Très tôt, nous avons compris que l’enjeu de cette saison allait être notre capacité collective à gérer les aléas

LAL : Céline Dumerc prolonge finalement sa carrière, ce qui est une excellente nouvelle pour l’équipe. Depuis cinq ans dans les rangs de la formation landaise, qu’apporte-t-elle au collectif ?

M.-L. L. : Elle amène l’exemplarité. Céline n’est pas une personne qui parle beaucoup et qui va prendre la parole dans un vestiaire. Elle ne dit pas ce qu’il faut faire, elle montre le chemin. Par son exigence, par son travail quotidien, elle tire tout le monde vers le haut. Elle a une bonne lecture du jeu et elle sait impacter l’adversaire. Avec elle, tous les détails comptent.

 

LAL : À la rentrée, Basket Landes retrouvera le championnat avec pas moins de cinq nouvelles recrues. Quels vont être les objectifs pour la saison prochaine ?

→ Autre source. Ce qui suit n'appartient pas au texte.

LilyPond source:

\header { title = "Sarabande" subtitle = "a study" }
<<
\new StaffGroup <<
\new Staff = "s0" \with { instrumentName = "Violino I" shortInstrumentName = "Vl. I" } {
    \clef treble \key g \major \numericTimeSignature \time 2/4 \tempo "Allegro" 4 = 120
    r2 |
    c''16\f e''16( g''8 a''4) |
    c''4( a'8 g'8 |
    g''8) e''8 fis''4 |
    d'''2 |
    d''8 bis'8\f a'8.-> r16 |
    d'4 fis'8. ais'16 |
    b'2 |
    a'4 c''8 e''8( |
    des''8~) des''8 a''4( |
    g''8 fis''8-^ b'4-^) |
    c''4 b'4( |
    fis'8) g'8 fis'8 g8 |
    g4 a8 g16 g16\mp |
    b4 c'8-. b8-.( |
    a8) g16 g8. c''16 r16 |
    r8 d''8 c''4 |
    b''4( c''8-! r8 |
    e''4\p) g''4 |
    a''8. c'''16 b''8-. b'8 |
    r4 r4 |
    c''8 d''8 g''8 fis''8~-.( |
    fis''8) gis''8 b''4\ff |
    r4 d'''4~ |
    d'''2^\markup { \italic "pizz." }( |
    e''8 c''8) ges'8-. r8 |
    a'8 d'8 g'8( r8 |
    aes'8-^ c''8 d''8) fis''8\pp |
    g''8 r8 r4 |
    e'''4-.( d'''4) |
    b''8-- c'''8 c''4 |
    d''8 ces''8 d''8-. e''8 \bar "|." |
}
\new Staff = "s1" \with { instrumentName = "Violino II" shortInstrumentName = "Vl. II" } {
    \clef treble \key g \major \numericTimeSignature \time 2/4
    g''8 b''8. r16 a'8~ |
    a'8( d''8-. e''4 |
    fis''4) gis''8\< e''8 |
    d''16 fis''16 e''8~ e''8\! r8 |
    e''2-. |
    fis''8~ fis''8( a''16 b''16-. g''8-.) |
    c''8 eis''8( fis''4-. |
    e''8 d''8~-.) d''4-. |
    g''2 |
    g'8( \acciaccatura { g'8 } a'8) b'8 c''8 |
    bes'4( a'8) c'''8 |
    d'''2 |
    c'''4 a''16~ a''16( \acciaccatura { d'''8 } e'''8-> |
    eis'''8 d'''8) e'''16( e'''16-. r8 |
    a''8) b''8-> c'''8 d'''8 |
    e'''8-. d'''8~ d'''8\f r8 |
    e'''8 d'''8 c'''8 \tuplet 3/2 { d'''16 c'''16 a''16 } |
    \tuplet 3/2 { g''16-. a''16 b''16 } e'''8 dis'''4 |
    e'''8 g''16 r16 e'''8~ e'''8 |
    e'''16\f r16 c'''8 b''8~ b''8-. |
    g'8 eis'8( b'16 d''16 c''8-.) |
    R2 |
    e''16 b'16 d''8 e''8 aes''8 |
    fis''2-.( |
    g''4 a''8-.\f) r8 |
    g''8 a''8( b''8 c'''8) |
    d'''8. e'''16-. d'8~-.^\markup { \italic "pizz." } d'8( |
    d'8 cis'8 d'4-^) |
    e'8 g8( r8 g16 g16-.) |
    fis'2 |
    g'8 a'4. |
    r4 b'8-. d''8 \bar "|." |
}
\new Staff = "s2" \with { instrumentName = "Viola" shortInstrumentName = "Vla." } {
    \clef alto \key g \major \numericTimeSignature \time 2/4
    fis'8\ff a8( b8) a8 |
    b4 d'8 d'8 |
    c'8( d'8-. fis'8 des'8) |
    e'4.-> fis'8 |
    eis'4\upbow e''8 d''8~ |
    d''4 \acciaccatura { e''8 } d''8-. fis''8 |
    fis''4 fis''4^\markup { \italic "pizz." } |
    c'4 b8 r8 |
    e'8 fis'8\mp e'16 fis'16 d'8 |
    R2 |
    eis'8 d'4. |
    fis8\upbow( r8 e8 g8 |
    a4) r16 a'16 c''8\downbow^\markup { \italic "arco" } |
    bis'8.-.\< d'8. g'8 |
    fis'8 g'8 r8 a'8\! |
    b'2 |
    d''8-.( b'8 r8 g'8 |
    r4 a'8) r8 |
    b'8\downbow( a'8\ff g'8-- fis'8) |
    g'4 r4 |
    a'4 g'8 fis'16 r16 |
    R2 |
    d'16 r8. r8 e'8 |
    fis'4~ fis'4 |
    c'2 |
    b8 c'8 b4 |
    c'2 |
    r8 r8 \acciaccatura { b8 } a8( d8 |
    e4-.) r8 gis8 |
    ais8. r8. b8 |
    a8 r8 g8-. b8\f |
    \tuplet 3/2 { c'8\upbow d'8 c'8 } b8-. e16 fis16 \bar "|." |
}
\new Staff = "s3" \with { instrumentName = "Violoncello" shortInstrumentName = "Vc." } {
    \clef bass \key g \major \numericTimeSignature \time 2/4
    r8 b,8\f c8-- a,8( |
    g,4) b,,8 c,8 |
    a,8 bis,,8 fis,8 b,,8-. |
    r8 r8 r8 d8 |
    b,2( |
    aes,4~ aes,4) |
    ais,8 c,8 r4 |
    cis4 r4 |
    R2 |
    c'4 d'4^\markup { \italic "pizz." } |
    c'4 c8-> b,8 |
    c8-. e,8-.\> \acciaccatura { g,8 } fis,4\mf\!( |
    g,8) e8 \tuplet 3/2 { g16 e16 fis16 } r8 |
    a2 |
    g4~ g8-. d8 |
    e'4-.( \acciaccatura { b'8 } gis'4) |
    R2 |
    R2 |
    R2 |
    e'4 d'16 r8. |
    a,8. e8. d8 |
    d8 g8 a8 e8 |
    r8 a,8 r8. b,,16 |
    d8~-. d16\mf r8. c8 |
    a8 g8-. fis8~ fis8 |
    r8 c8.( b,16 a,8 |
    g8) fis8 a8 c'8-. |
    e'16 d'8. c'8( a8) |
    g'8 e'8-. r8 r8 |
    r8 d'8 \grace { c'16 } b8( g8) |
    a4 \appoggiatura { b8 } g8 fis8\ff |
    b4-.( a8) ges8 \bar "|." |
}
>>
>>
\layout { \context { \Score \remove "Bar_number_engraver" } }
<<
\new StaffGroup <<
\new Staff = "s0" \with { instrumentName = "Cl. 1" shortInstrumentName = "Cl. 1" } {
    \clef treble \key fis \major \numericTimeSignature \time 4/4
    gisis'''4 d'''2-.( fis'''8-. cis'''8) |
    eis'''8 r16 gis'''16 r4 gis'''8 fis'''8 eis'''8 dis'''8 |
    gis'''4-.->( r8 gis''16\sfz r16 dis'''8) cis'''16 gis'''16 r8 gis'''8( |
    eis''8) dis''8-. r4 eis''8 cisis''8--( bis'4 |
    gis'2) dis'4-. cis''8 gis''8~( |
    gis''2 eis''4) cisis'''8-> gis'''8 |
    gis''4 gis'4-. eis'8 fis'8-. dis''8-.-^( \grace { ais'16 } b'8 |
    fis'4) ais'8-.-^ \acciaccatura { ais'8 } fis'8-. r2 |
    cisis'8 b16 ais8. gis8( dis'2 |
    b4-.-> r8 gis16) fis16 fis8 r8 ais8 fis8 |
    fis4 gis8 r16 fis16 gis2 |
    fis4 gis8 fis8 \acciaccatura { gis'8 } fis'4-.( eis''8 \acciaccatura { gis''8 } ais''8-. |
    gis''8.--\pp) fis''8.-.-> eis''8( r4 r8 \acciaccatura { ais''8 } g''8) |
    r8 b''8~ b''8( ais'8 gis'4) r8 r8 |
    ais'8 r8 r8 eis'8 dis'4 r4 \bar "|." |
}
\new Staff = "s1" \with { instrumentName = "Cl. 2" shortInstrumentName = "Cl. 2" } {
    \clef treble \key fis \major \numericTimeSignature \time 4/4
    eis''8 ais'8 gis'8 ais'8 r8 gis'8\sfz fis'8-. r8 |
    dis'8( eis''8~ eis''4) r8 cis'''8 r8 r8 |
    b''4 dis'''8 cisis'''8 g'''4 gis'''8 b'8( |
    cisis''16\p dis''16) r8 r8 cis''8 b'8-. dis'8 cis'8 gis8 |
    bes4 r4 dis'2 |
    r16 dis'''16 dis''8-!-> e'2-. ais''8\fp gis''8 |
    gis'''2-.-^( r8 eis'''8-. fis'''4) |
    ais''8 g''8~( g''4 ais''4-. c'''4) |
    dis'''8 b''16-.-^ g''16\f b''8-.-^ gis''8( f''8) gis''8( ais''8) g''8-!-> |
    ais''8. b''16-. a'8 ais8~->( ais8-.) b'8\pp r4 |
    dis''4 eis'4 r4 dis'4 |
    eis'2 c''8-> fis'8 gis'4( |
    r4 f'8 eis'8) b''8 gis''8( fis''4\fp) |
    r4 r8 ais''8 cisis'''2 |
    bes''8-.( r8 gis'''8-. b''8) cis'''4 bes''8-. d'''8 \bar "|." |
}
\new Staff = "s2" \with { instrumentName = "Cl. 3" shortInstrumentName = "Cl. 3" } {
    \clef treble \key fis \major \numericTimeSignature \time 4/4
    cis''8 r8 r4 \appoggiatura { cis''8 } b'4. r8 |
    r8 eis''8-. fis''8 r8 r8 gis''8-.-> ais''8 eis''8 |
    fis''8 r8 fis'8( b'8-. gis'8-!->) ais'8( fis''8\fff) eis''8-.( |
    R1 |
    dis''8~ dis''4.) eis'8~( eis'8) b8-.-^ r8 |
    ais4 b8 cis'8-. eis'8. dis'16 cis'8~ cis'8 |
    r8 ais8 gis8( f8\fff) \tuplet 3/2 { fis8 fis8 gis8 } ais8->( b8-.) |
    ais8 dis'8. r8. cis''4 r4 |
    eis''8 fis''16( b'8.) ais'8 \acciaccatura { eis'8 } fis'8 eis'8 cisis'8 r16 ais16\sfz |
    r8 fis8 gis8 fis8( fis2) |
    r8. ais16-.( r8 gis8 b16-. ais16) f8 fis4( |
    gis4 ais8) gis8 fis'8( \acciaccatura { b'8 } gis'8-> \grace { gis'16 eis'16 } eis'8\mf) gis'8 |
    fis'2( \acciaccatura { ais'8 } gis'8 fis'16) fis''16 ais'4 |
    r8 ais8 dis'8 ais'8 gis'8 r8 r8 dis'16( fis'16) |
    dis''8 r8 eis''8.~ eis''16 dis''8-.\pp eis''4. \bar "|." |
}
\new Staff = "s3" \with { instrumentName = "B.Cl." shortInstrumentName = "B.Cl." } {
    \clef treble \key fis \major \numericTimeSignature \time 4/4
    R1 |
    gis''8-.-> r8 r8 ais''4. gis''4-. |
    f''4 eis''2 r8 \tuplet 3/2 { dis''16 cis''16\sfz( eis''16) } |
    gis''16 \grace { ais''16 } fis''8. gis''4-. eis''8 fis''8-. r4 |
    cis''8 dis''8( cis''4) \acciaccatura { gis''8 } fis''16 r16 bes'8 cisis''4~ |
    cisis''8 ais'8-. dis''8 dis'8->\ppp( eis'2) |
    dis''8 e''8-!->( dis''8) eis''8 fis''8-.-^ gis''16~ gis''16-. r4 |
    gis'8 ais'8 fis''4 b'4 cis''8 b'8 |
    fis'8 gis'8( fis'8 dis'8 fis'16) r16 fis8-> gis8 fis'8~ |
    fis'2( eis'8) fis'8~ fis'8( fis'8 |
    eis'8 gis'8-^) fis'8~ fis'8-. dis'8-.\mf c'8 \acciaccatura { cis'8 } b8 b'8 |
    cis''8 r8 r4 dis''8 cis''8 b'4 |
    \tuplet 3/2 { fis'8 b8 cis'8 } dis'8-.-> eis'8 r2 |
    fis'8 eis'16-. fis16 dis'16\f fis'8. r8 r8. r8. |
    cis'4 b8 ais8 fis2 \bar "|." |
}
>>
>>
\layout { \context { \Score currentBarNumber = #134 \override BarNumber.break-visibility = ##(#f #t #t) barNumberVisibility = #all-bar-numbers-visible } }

M.-L. L. : Après cette parenthèse enchantée, nous allons reprendre notre chemin. Le regard du public aura forcément un peu changé mais notre objectif reste le même : suivre le plan Basket Landes 2022 pour figurer dans le top 4 en championnat et participer à l’Euroligue afin d’engranger de l’expérience. L’idée est de montrer qu’on progresse. On va également installer un nouveau cycle avec un renouvellement d’une partie de l’équipe.

Basket Landes

© D. R.

LAL : Aujourd’hui, sur les 12 équipes de la ligue féminine de basket, seulement trois équipes sont présidées par des femmes. Qu’est-ce que cela vous inspire ?

M.-L. L. : Quand on se retourne, on peut juste se dire que ça va mieux qu’il y a une dizaine d’années. Mais je ne suis pas dans la revendication. Je me réjouis plutôt de constater que certains hommes croient dans la capacité des femmes à tenir ce rôle et, plus largement, dans le sport féminin. Il faut se rappeler que ce sont des hommes qui, à une époque, ont cru dans le fait qu’une équipe féminine puisse porter le flambeau de la performance sportive dans notre département.

Au lieu d’avoir 2 600 personnes dans la salle, on avait environ 40 000 vues par match joué à domicile

LAL : Pensez-vous que le titre de championnes de France va générer un engouement des jeunes filles landaises pour le basket-ball ?

M.-L. L. : On est déjà l’un des départements où il y a le plus de basketteurs, rapporté à la population au niveau national. Le taux de féminisation de la discipline flirte avec les 50 %, ce qui est considérable. Le regard des enfants, et notamment des petites filles, a changé quand la coupe est arrivée à Mont-de-Marsan. J’espère que cela va leur permettre de croire au fait qu’elles peuvent avoir de grands destins, et pourquoi pas par la voie du basket ? Et j’espère vraiment que cet engouement profitera aux clubs de basket amateur qui ont beaucoup souffert ces derniers mois.